Protein level and expression of the NADPH oxidase membrane subunit gp91^PHOX in different cell fractions from control and X-ALD lymphoblasts. Protein levels of the membrane anchored subunit gp91^PHOX of NADPH oxidase was determined in total homogenate (A), and total membrane fractions (B), using specific antibodies. β-Actin and Na⁺/K⁺-ATPase (plasma membrane protein) were used as indicators of protein loading for homogenate (A) and membrane fractions (B) respectively. The levels of gp91^PHOX subunit anchored in the cell membrane was analyzed by Western blot on the carbonate membrane fractions obtained from control (CTL: GM03798), cerebral X-ALD patients (ALD1: GM04673; ALD2: GM13496), and heterozygote (HZ: GM 03798)(C). PMP70 was screened as indicators of protein loading for the carbonate membranes preparations (integral membrane proteins). Western blots are representative of three different experiments. The gp91^PHOX gene expression was determined by qRT-PCR analysis, and normalized to the expression of GAPDH (D), as indicated in Methods section. The data represent the average ± SD of n = 3 experiments done in triplicate.

Fig. 4

Protein levels and expression of the NADPH oxidase cytoplasmic subunits p47^PHOX and p67^PHOX in control and X-ALD cultured lymphoblasts. Protein levels of the cytoplasmic subunits of NADPH oxidase (p47^PHOX and p67^PHOX) were determined in total cell homogenate (A), and membrane and cytosolic cell fractions (B), using Western blot analysis as indicated in Methods. β-Actin and Na⁺/K⁺-ATPase (plasma membrane protein) were used as indicator of protein loading for cell homogenate (A), and plasma membrane fractions (B) respectively.

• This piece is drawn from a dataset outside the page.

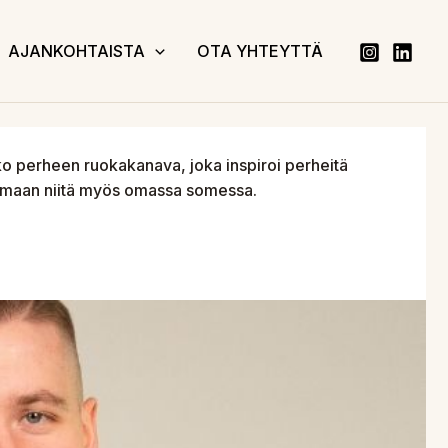
AJANKOHTAISTA
OTA YHTEYTTÄ
ko perheen ruokakanava, joka inspiroi perheitä
jakamaan niitä myös omassa somessa.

Levels of p47^PHOX and p67^PHOX gene expression were determined by quantitative qRT-PCR analysis and represented after normalization to the expression of GAPDH (C, D). Western blots are representative of three different experiments. Data represent the average ± SD of n = 3 experiments done in triplicate.

Fig. 5

Nitric oxide production and cytokine synthesis in control and X-ALD cultured lymphoblasts and pharmacological regulation of nitric oxide synthesis. Nitric oxide (NO) levels (A) and cytokines synthesis (TNF-α (B) and IL-1β (C)) were determined in cell-free supernatants from cultured control (GM03798; white bars), and a cerebral X-ALD (GM04673; black bars) lymphoblasts as indicated in Methods sections. The pharmacologic effect of drugs (Lovastatin (1μM), NaPA (1 mM), or combination of both drugs) on the production of NO by Control and X-ALD lymphoblasts were analyzed after a week of treatment. The data represent the average ± SD of n = 3 experiments done in triplicate. (A-C) **: p < 0.003; ***: p < 0.0001; (D) *: p < 0.05; ***: p < 0.0001.